# Pasaj
================================

Veriler, ABD merkez bankacılarının bir yandan enflasyonu kontrol altına almaya çalışırken bir yandan da resesyondan kaçınarak “yumuşak iniş” gerçekleştirip gerçekleştiremeyeceklerine dair ipuçları sunacak. TÜFE verilerinin manşet ve çekirdek fiyatların aylık bazda yüzde 0,2 arttığını göstermesi bekleniyor.
KCM Trade baş piyasa analisti Tim Waterer, “Altın haftaya sağlam bir başlangıç yaptı, ancak hafif kar alımlarıyla bir miktar geriledi. ABD enflasyon verileri daha yumuşak gelirse fiyatlar bundan fayda görecektir, bu da ABD Merkez Bankası Fed’in Eylül ayında agresif bir faiz indirimine gideceği umutlarını yeniden canlandıracaktır. Eğer piyasalar 50 baz puanlık bir indirimin gerçekleşeceği konusunda daha iyimser olursa, bu durum altın fiyatını 2.500 dolar seviyesine doğru itebilir” dedi.
Mynet’in aktardığına göre, altın tahminlerine ilişkin bir açıklama da kuyumculardan geldi. Dünyadaki savaşlar ve gerginlikler nedeniyle altın fiyatlarının yükseldiğini söyleyen Samsun Kuyumcular Odası Başkanı Salih Özman, “Şu anda altın fiyatları dünya borsalarında 2 bin 400 doların üzerine çıktı. Türkiye’de gram altın fiyatı ise 2 bin 670 TL civarında seyrediyor. Bu bir müddet düşüş yaşamıştı. Fed’in faizleri daha hızlı artıracağı konuşuluyordu. Amerikan Merkez Bankası’nda (FED) altın fiyatları 2 bin 400 doların altına sarkıp 2 bin 370 dolarlara kadar gerilemişti. Ancak biz o zamanda da söylemiştik. Bu geri çekilmeler altın yatırımı yapmak isteyenler için bir fırsattı, bu fiyatlardan istifade etsinler diye. O dönemde Türkiye’de altın fiyatları 2 bin 300 TL’ye kadar gerilemişti. Ancak bu son dönemde Amerika’da işlerin yolunda gitmediği, Fed başkanlarının bir kısmının faiz indirimi konusunda acele edilmemesi gerektiğini ifade etmesi ile birlikte bankanın beklendiği kadar faiz indirmeyeceği ortaya çıktı. Benim şahsi kanaatim, faiz indirecekler ama bu faiz indirimi çok hızlı olmayacak. En azından bu sene bir kez faiz indirileceğini düşünüyorum” ifadelerini kullandı.

================================

# Öğelerden alıntılar
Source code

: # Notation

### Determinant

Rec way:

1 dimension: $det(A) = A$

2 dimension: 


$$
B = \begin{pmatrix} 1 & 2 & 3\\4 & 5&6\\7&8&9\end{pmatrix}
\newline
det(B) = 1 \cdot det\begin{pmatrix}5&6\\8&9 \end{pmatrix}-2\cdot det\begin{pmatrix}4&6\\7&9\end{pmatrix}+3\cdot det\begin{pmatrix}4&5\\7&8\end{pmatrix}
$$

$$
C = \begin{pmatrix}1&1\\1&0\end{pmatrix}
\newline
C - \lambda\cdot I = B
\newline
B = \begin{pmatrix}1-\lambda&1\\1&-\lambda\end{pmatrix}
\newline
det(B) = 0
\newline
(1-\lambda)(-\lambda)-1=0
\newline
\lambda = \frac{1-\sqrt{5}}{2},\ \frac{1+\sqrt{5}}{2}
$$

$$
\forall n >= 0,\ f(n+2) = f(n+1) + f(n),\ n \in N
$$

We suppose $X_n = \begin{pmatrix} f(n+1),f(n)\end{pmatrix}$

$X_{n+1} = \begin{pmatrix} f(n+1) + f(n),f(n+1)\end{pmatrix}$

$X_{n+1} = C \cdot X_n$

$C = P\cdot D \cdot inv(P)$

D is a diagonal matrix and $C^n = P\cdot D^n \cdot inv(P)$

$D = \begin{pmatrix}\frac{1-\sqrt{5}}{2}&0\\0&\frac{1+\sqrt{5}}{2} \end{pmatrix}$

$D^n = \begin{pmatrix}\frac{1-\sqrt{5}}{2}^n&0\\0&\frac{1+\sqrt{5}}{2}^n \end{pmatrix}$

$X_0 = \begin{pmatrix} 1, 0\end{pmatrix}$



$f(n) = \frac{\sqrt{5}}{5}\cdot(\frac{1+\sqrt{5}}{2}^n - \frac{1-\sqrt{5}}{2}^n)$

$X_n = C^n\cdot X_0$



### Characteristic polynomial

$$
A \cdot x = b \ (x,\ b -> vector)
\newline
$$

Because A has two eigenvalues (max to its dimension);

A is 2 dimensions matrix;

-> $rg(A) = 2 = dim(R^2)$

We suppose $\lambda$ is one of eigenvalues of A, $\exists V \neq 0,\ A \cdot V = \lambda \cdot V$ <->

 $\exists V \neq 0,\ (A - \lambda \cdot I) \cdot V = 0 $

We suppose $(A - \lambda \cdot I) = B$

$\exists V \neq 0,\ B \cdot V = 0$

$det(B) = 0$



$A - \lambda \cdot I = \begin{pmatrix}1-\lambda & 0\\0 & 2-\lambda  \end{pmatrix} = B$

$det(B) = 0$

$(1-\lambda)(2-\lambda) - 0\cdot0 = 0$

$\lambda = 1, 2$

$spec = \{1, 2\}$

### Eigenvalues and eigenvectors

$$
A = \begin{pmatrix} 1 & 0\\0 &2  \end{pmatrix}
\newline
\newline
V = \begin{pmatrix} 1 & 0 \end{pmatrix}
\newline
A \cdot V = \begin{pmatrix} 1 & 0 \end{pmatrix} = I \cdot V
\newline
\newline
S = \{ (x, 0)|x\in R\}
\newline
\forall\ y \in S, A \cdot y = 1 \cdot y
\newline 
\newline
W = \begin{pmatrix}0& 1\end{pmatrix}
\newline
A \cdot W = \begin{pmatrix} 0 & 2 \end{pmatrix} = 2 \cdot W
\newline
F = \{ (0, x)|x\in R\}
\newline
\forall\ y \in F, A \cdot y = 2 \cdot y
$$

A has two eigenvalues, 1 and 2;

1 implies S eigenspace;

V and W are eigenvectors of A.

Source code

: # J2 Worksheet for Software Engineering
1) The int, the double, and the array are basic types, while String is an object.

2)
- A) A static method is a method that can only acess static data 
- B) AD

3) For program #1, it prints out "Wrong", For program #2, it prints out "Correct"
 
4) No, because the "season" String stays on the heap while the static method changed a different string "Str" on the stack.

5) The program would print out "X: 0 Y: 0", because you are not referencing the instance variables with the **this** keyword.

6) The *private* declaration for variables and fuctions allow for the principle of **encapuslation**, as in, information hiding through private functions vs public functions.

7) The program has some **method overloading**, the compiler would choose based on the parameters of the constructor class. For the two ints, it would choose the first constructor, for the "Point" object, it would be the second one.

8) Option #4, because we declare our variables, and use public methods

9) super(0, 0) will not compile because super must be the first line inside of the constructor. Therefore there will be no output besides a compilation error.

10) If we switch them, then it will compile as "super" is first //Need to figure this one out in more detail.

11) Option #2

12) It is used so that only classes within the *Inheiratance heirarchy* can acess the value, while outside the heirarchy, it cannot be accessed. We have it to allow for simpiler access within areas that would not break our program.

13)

================================

# Problem
Lütfen altın fiyatlarına dair metni, gösterilen son cümlenin ardından kaldığı yerden sürdür.

# Nihai yanıt
Altının her zaman güvenilir bir liman olduğunun altını çizen Salih Özman, “Fed faiz indirmediğinde, uluslararası piyasalarda gelişmekte olan ülke para birimleri karşısında dolar değer kazandı. Her ne kadar şu anda Türkiye’de bir döviz bolluğu oluşturularak dövizin cazibesini yitirdiği görünse de, faizlerin yüksek olmasından dolayı bu söylentiler dolar kurunu yukarı çekti. Tabii ki sadece ekonomik gerekçeler altın piyasasını artırmıyor. Altın, her zaman güvenli limandır. Puslu ortamlarda, savaş ve kıtlık dönemlerinde insanlar için güvenilir bir kaynaktır ve her zaman insanlar bunu ellerinde tutmaya çalışır, dolayısıyla kazandırır” şeklinde konuştu.
Dünyadaki olayların altın piyasasını etkilediğine değinen Özman, “Dünya merkez bankaları ellerinde altın bulundurmaya devam ediyor. Türkiye Cumhuriyet Merkez Bankası da altın rezervlerini sürekli artıran, hatta her zaman ilk üç içinde rezervlerine alım yapan bir merkez bankasıdır. Kısacası, dünya merkez bankaları bile altını güvenli bir liman olarak gördüğü için ellerinde tutuyor. Bu da bir talep oluşturuyor. Tabii ki son dönemde İsrail’in Filistin’de yaptığı katliamlar ve ortadaki savaş tehdidi de altın piyasasını etkileyebiliyor” diye konuştu.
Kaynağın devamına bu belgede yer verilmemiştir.